By Jan Lawrence
It was while traveling along the South Platte River that the husband, Mac, suffered his greatest loss of the trip. Like most men of that day, he carried with him his keg of sustaining influence (better known as liquor). The keg was a ten-gallon one, very prized and always carefully protected when the way was particularly rough. Susan noted: “I never believed in the use of liquor in the vulgar sense, but I am sure I never objected to the friendly cup passed at the close of the day when the stress of going had borne too heavily upon our men.” She felt it seemed to lighten the load.
Well, one can imagine the heroic efforts made to secure Mac’s ten-gallon keg of whiskey when the wagon tipped over, crushing it! John L. Crow was nearly killed, being badly injured, but that was not known at first. All eyes saw only one thing…the crushed keg of whiskey, its liquid life refreshing an unappreciative wilderness. Mac told his wife, Susan, home seemed a long way off when that happened. The heroic efforts were only partially rewarded with one gallon of the ten being saved. ‘Better than nothing’ was the prevailing thought.

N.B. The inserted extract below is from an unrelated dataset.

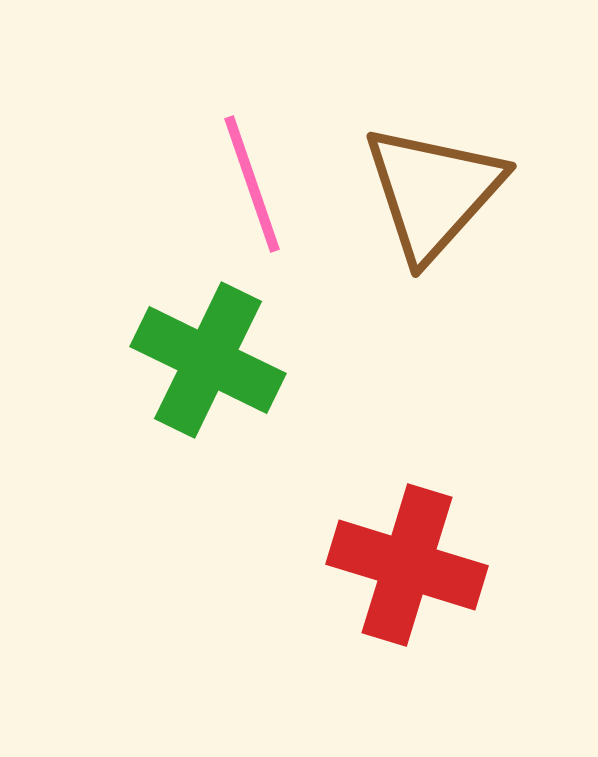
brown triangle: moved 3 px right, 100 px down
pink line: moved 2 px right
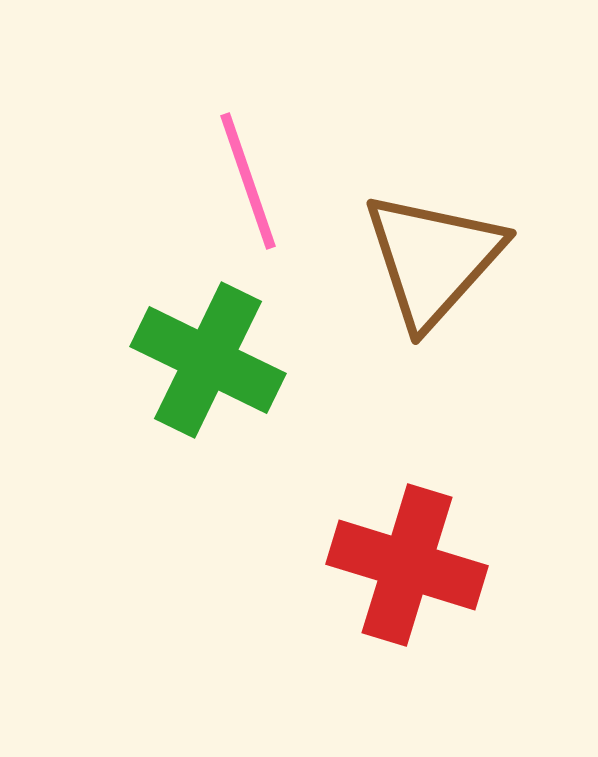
pink line: moved 4 px left, 3 px up
brown triangle: moved 67 px down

From Fort Kearny, the wagons crossed the North Platte River on a bridge of very primitive construction, but nevertheless a bridge. Many years later, Susan reflected that she could not bring herself to grumble when traveling across beautifully crafted roads and encountering an unexpected bump.
After crossing the North Platte, they traveled west to Laramie where they stayed a night before continuing. Not far from Laramie, they encountered a blinding sandstorm that made travel impossible. The wagon train stopped, but finally continued on toward Salt Lake.
Each day was filled with its unusual incident of great or small importance. While no one in their immediate train was killed or captured by the Indians, a friend of Susan’s, Mrs. Clement, who had come from another wagon train, was nearly captured by the same band of Indians that took a lady named Franny Kelley and kept her for a long time.
A tumbled-down shack was found near where Mrs. Clement’s party was attacked and there the men were able to hold out against the Indians. The wagon train had been abandoned to seek shelter in the shack. The Indians totally ransacked the wagons, burned them, destroyed the feather beds, scattering feathers to the wind and carried away the ticking. Mrs. Clement’s party was picked up and taken to California by a later train.
Between Laramie and Salt Lake, they crossed the Green River. The cattle had become very tired, but there was no stopover scheduled. Finally, they were forced to lay-over four days on the California side of the Green River.
Again they were forced to stop 106 days on account of Grandpa Crow being stricken with mountain fever. He was very ill, and no one thought he would see California. Still, he did recover, seeing California and live a prosperous life there.
Those 106 days were an anxious time, not only because of Rankin Crow’s illness, but also because of Susan’s pregnancy. Also, John McBee, Jr., Susan’s three-year-old stepson, nearly drowned when the riverbank where he stood collapsed into the whirling stream, but Susan was nearby and able to grab his hand.
The McBee wagon train stopped another four days in Big Canyon, about six miles from Salt Lake. There the Mormons took “for the Lord” four sheep. Mac was driving sheep that belonged to Mr. Brown. He and Brown picked up each other’s strays. Mac explained this to the Mormons who knew he was telling the truth but took the sheep anyway. John L. swore at them but they persisted. The men of the wagon train did have a stray…a big, fine-looking, brown, blind horse they had found swimming aimlessly in the Green River.
The horse could not find the bank, but by talking to it, the men were able to bring him close enough to the bank to throw a rope on. John L. showed the Mormons the horse, told them he was a stray, and dared them to take it. He was fined for swearing but kept the horse.
In August of 1853 they reached Salt Lake. From there they traveled right on toward the summit of the Rocky Mountains. As they reached the summit, the way was very gently slopping and smooth. The only way they knew it was the summit, was the rivers ran west instead of east. So they knew they had reached the Continental Divide.